**JOB ITEM A:**
Reproduce the abstract on likelihood-based losses, starting with "Many common loss" and going on through "flexible element-wise regularizers.".
**JOB ITEM B:**
Summarize the abstract on likelihood-based losses in two sentences.
**JOB ITEM C:**
Extend the abstract on likelihood-based losses beyond its final sentence.

**EXTRACT PROVIDED:**

● ● ● ●

IT IS LIKELY THAT YOUR LOSS SHOULD BE A LIKELIHOOD

Abstract

Many common loss functions such as mean-squared-error, cross-entropy, and reconstruction loss are unnecessarily rigid. Under a probabilistic interpretation, these common losses correspond to distributions with fixed shapes and scales. We instead argue for optimizing full likelihoods that include parameters like the normal variance and softmax temperature. Joint optimization of these "likelihood parameters" with model parameters can adaptively tune the scales and shapes of losses in addition to the strength of regularization. We explore and systematically evaluate how to parameterize and apply likelihood parameters for robust modeling, outlier-detection, and re-calibration. Additionally, we propose adaptively tuning L 2 and L 1 weights by fitting the scale parameters of normal and Laplace priors and introduce more flexible element-wise regularizers.

● ● ● ●

**RECORDS SHOWN:**
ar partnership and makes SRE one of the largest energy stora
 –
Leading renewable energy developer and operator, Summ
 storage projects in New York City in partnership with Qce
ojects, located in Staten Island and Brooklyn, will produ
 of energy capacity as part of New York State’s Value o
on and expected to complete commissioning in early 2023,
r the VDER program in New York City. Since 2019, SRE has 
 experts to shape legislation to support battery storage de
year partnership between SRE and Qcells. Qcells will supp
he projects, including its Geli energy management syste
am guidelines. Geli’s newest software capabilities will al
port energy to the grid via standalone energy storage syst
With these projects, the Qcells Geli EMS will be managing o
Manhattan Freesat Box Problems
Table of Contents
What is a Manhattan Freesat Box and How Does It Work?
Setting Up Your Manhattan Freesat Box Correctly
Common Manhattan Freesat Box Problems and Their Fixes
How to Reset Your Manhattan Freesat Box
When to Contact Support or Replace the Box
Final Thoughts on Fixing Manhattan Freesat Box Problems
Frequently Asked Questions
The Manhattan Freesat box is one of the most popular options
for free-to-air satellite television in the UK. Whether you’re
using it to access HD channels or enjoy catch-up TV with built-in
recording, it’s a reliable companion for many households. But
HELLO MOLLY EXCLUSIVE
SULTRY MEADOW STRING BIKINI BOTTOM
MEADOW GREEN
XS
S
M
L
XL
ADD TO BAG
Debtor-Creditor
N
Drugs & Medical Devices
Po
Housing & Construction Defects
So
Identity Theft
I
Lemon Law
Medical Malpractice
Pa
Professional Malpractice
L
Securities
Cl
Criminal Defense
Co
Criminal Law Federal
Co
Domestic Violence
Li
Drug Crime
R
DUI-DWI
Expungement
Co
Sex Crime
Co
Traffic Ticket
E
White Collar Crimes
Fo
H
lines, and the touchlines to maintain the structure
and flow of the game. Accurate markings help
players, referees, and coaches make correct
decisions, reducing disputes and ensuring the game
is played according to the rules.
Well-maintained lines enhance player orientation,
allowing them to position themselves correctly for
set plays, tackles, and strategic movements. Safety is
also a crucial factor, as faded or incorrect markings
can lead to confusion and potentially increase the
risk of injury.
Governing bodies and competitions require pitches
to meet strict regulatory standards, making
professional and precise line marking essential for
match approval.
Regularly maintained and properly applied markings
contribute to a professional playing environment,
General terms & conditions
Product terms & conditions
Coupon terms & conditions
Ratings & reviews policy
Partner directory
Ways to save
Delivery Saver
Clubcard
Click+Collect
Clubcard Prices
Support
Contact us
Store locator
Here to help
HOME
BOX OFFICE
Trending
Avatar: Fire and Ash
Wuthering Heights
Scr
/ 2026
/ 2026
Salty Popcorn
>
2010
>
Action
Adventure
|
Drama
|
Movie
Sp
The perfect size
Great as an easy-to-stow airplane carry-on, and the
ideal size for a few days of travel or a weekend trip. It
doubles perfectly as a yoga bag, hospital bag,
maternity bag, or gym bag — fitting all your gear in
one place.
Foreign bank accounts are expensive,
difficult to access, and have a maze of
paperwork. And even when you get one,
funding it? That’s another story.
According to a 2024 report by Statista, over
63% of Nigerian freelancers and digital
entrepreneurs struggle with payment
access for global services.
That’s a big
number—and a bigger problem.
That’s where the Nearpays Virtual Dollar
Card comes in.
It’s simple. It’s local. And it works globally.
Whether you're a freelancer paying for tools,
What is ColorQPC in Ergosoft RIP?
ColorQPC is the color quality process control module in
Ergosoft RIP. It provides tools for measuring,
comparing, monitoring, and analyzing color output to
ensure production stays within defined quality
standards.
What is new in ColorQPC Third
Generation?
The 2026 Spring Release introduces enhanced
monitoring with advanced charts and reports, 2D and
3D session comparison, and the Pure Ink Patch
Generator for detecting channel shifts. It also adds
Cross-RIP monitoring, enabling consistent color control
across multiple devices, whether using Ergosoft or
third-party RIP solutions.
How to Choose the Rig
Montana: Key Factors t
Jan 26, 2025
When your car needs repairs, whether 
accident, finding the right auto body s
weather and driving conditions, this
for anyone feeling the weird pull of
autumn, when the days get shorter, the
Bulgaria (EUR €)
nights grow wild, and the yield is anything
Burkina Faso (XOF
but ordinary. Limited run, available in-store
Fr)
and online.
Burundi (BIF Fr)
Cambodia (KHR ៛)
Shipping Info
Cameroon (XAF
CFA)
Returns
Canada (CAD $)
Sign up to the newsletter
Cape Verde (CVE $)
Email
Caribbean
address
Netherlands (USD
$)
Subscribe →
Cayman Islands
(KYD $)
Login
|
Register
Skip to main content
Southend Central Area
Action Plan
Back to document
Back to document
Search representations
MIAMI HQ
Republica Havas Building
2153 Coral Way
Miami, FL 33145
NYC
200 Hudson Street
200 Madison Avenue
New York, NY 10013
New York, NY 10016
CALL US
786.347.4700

● ● ● ●

**RESULT A:**
Many common loss functions such as mean-squared-error, cross-entropy, and reconstruction loss are unnecessarily rigid. Under a probabilistic interpretation, these common losses correspond to distributions with fixed shapes and scales. We instead argue for optimizing full likelihoods that include parameters like the normal variance and softmax temperature. Joint optimization of these "likelihood parameters" with model parameters can adaptively tune the scales and shapes of losses in addition to the strength of regularization. We explore and systematically evaluate how to parameterize and apply likelihood parameters for robust modeling, outlier-detection, and re-calibration. Additionally, we propose adaptively tuning L 2 and L 1 weights by fitting the scale parameters of normal and Laplace priors and introduce more flexible element-wise regularizers.

**RESULT B:**
Common losses such as mean-squared-error and cross-entropy are unnecessarily rigid because, read probabilistically, they correspond to distributions with fixed shapes and scales, so the authors argue for optimizing full likelihoods whose parameters, like the normal variance and softmax temperature, are fit jointly with the model to adapt loss scales, shapes, and regularization strength. They evaluate these likelihood parameters for robust modeling, outlier detection, and re-calibration, and they propose tuning L2 and L1 weights by fitting the scale parameters of normal and Laplace priors.

**RESULT C:**
1. INTRODUCTION

Choosing the right loss matters. Many common losses arise from likelihoods, such as the squared error loss from the normal distribution , absolute error from the Laplace distribution, and the cross entropy loss from the softmax distribution. The same is true of regularizers, where L 2 arises from a normal prior and L 1 from a Laplace prior. Deriving losses from likelihoods recasts the problem as a choice of distribution which allows datadependent adaptation. Standard losses and regularizers implicitly fix key distribution parameters, limiting flexibility. For instance, the squared error corresponds to fixing the normal variance at a constant. The full normal likelihood retains its scale parameter and allows optimization over a parametrized set of distributions. This work examines how to jointly optimize distribution and model parameters to select losses and regularizers that encourage generalization, calibration, and robustness to outliers. We explore three key likelihoods: the normal, softmax, and the robust regression likelihood ρ of Barron (2019) . Additionally, we cast adaptive priors in the same light and introduce adaptive regularizers. Our contributions: 1. We systematically survey and evaluate global, data, and predicted likelihood parameters and introduce a new self-tuning variant of the robust adaptive loss ρ 2. We apply likelihood parameters to create new classes of robust models, outlier detectors, and re-calibrators. 3. We propose adaptive versions of L1 and L2 regularization using parameterized normal and Laplace priors on model parameters.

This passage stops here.